Patricia Grambsch
Patricia Louise Meller Grambsch is an American biostatistician known for her work on survival models including proportional hazards models. With Terry M. Therneau, she developed the Grambsch–Therneau test, a statistical method used to check the assumptions of the Cox model. She is an associate professor emerita of biostatistics at the University of Minnesota.
Education and career
Grambsch completed her Ph.D. in 1980 at the University of Minnesota, with the dissertation Conditional Likelihood Inference supervised by David Hinkley. Before returning to Minnesota as a faculty member, she worked in the survival analysis group at the Mayo Clinic for five years, from 1985 to 1990.
Research
Grambsch's research has focused on survival analysis and diagnostic methods for statistical models. Her most notable work is on proportional hazards models used in modern survival analysis.
Grambsch–Therneau test
In 1994, Grambsch and her colleague Terry M. Therneau published the paper "Proportional hazards tests and diagnostics based on weighted residuals" in Biometrika.
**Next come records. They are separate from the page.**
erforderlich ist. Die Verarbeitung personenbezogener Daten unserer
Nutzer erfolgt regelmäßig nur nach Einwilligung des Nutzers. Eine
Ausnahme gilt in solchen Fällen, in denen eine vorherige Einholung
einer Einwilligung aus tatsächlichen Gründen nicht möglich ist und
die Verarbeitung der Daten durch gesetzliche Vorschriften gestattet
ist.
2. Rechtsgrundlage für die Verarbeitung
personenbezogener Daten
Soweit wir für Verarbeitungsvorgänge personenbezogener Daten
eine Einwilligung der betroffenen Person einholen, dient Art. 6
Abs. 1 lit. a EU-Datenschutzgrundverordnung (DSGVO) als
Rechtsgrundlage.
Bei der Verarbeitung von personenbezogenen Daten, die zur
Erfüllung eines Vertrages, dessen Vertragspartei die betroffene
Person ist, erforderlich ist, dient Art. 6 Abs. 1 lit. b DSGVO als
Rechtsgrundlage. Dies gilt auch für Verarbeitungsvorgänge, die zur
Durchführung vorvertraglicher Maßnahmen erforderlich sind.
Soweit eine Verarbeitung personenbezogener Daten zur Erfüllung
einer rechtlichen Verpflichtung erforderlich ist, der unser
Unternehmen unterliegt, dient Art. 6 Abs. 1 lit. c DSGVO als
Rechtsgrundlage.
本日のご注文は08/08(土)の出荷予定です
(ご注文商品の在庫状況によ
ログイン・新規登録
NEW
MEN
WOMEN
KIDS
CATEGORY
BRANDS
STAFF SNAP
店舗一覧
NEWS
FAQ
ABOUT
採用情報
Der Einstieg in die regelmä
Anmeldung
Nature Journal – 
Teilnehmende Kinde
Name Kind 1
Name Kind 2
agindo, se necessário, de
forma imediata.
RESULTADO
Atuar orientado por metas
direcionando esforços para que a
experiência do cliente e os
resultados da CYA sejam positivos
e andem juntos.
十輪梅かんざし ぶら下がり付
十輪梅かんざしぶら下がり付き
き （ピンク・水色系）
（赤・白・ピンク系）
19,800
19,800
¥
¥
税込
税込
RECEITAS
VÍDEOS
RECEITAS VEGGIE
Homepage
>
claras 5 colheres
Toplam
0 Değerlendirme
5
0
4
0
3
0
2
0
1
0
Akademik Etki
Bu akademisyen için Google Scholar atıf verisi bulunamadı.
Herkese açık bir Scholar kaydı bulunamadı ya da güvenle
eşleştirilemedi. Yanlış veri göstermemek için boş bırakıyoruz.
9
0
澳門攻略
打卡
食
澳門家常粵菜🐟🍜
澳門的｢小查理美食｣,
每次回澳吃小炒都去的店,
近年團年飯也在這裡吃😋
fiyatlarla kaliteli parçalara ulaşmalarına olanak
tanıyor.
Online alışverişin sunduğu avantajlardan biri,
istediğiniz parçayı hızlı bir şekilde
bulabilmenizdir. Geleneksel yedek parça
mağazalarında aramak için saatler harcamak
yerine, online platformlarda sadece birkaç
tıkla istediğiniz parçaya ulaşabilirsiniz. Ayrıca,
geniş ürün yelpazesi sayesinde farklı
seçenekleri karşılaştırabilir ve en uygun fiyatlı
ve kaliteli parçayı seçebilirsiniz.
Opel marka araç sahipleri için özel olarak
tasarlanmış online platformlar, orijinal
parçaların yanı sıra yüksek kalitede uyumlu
The paper introduced a formal statistical test, known as the Grambsch–Therneau test, to assess the validity of the proportional hazards assumption in the Cox proportional hazards model. The test is based on the correlation between scaled Schoenfeld residuals and a function of time. A non-zero correlation suggests that the assumption is violated. This method is a standard diagnostic tool implemented in many statistical software packages, including R, SAS, and Stata.
Recognition
Grambsch was elected as a Fellow of the American Statistical Association in 1996.